Zerx Records & Press


Recording the "Zatoichi" way

I asked J.A.Deane to explain 2 things about his "blind swordsman" technique that is employed on his composition "Chain Letter." 1) What is the blind swordsman 2) How did you use it with "Chain Letter" which can be found on ALBUZERXQUEs Vol. 17 & 29 -- the piece is for bass flute (Dino) and cello (Katie Harlow).

-mark weber

The blind swordsman (like in the martial arts movies), is a technique I love to use when I'm creating a multi-track piece and using other musicians. the idea is to remove the person doing the overdub (or remove the sense of hearing), from some of the key elements of the piece. this is easy in a multitrack situation where people are adding parts after the people who played the first parts have left the studio. it's kind of like the childrens game where you whisper a story into your friends ear and they whisper it into the next ones ear and so on, until the story that comes back to the original person has mutated but retaines certain elements of the original.

This works very well with improvisation, and the results are always amazing, filled with musical responses that just would not happen if the people all played in the room together. always full of surprise, with a very low percent of un-usable material. a great multitrack technique that can be expanded on in many interesting variations.

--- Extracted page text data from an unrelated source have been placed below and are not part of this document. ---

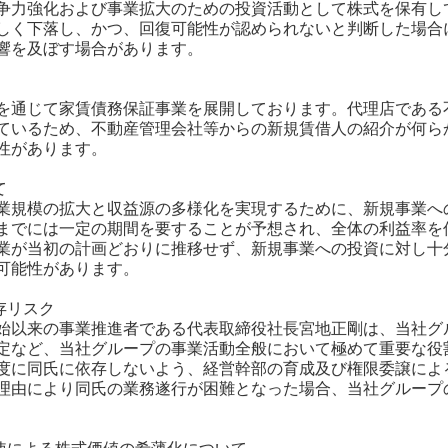
争力強化および事業拡大のための投資活動として株式を保有し
しく下落し、かつ、回復可能性が認められないと判断した場合
響を及ぼす場合があります。
を通じて家賃債務保証事業を展開しております。代理店である
ているため、不動産管理会社等からの新規賃借人の紹介が何ら
性があります。
て
業規模の拡大と収益源の多様化を実現するために、新規事業へ
までには一定の期間を要することが予想され、全体の利益率を
業が当初の計画どおりに推移せず、新規事業への投資に対し十
可能性があります。
依存リスク
始以来の事業推進者である代表取締役社長宮地正剛は、当社グ
定など、当社グループの事業活動全般において極めて重要な役
度に同氏に依存しないよう、経営幹部の育成及び権限委譲によ
理由により同氏の業務遂行が困難となった場合、当社グループ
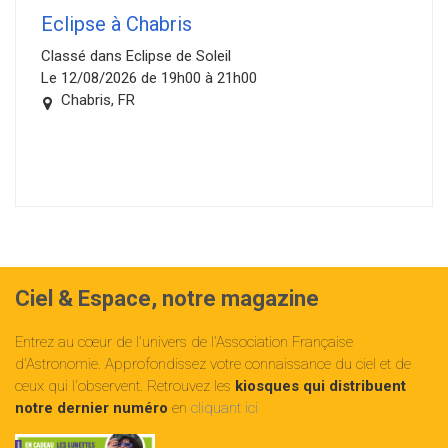
Eclipse à Chabris
Classé dans Eclipse de Soleil
Le 12/08/2026 de 19h00 à 21h00
Chabris, FR
Ciel & Espace, notre magazine
Entrez au cœur de l'univers de l'Association Française
d'Astronomie. Approfondissez votre connaissance du ciel et de
ceux qui l'observent. Retrouvez les
kiosques qui distribuent
notre dernier numéro
en
cliquant ici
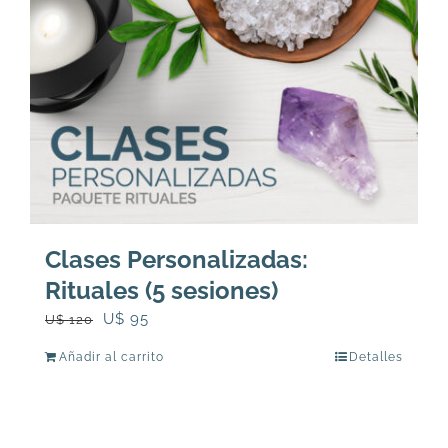
Clases Personalizadas:
Rituales (5 sesiones)
El
El
U$
95
U$
120
precio
precio
Añadir al carrito
Detalles
original
actual
era:
es:
U$
U$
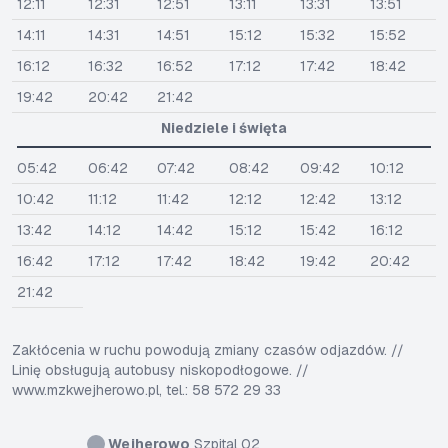
12:11
12:31
12:51
13:11
13:31
13:51
14:11
14:31
14:51
15:12
15:32
15:52
16:12
16:32
16:52
17:12
17:42
18:42
19:42
20:42
21:42
Niedziele i święta
05:42
06:42
07:42
08:42
09:42
10:12
10:42
11:12
11:42
12:12
12:42
13:12
13:42
14:12
14:42
15:12
15:42
16:12
16:42
17:12
17:42
18:42
19:42
20:42
21:42
Zakłócenia w ruchu powodują zmiany czasów odjazdów. //
Linię obsługują autobusy niskopodłogowe. //
www.mzkwejherowo.pl, tel.: 58 572 29 33
Wejherowo
Szpital 02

In the case of "Chain Letter" i had katie in the studio to do several tracks of drones on cello for a play i was working on, and decided to make a little side piece with her.

1 - she listened to a mix of the drones (that she had played), and played a solo over them.
2 - she played a second solo only hearing the first solo with no drones
3 - she played a third solo only listening to the second solo
4 - later after she had left, i played a solo only listening to her third solo
5- i played a second solo only listening to her second solo
6- i played a third solo only listening to my two solos

The drone tracks which were part of another project were removed altogether and I now had 3 cellos and 3 bass flutes to work with. I think that I ended up with 5 mixs that I liked. just going through and trying the different combinations of duos trios a quartet and the sextet

There is a clear connection between all the parts but there is also a removed quality at the same time. just like the blind swordsman who must connect with his opponent without the use of his eyes.....removed yet connected.